Second, and this point might be more philosophically interesting, is that of culpability for avoidable suffering in the third world (or whatever you want to call it). On a certain level, I think it's undeniable that a lot of people suffer in poor countries who could be helped if rich people such as ourselves gave them money. To take a personal example, as I never tire of telling people, I went to Peru last summer to spend a week in the rain forest with my family, and go on a midlife crisis mountaineering expedition. It was expensive. While in Lima, we saw lots of children, as young as four and five, living on the streets. Some literally lived in holes, and begged at nearby intersections. I didn't give them any money to speak of, though I sometimes bought little trinkets from them. When I got home I spent thousands of dollars for emergency care for my dog. I don't feel particularly bad about that, but I do at least wonder if I got it wrong.

There are many questions here. But let's just say, for argument's sake, that wealthy countries and people have an obligation to do significantly more than they are doing to help the poor, sick, and so on, people in places such as Peru. It hardly follows that capitalism, which is the cause of our wealth, is to be blamed either for the poverty of the poor, or the unwillingness of rich people to share more than they do. If people are not very altruistic toward distant strangers (and they are not) this is not caused by some economic system. It is rather a limitation imposed by human nature on what kind of economic systems will work. Of course, this view rejects various Marxist and other views about the dependence of what gets called human nature on economic facts, but I'm comfortable rejecting those views. So, rich people who do not share may be morally cupable (though that is a separate argument and not simple), but that culpability has nothing to do with having free markets, private property, and all the other stuff implied by capitalism.

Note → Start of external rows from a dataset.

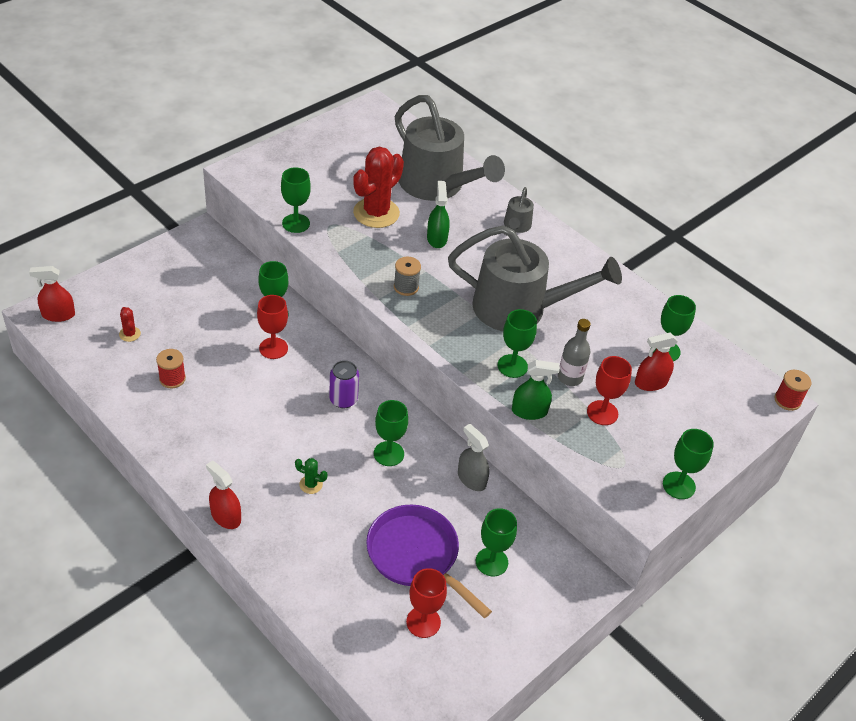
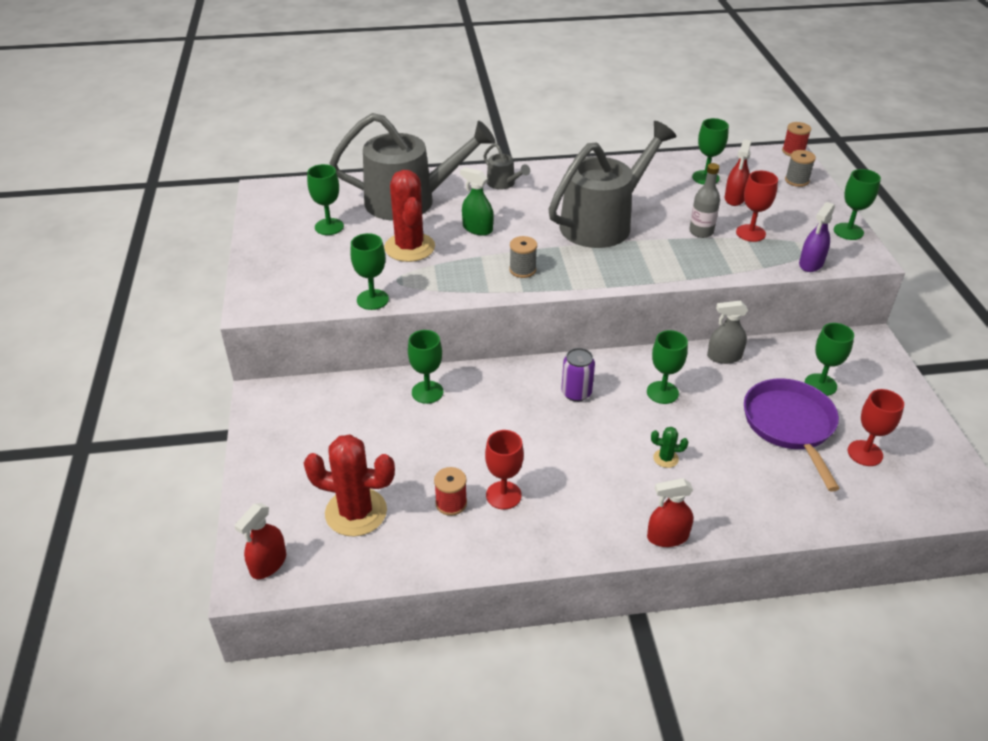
camera: 50 degrees left, 5 degrees down
(130, 334) = (356, 512): red cactus -> red cactus, size x2.31
(273, 348) = (472, 411): red goblet -> red goblet (503, 495)
(311, 484) = (665, 458): green cactus -> green cactus turned 45 degrees clockwise
(416, 556) = (790, 426): purple pan -> purple pan turned 90 degrees clockwise
(512, 366) = (666, 254): green goblet -> green goblet (329, 227)
(529, 411) = (724, 267): green spray bottle -> none
(594, 472) = (811, 264): none -> purple spray bottle
(733, 419) = (796, 180): none -> grey spool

If there is an implied claim that if only the US or most countries were socialist, there would be far fewer poor people and so much less suffering, well, that's an empirical claim that one can argue about, but I think it is not plausible at all. A slightly different tack to take might be to argue, as I think is plausible, that free markets are especially important in poor countries, where the margin of survival is much less. I think a strong argument can be made that markets are by far the most efficient and safest way to assure that food and other necessary goods get to the poorest people. I think whatever the record of socialism in Canada or whereever, it has been disastrous in Africa, Asia and South America, and its failure to work has resulted in much suffering. So the argument would be if you want to help the poor, promote free markets. Also ask people to be generous with the poor, but there you will run up against people's natural selfishness. This does not mean that rich people who are not as generous as they should be are not morally culpable. They are. But the evil of capitalism or the goodness of socialism does not follow from that.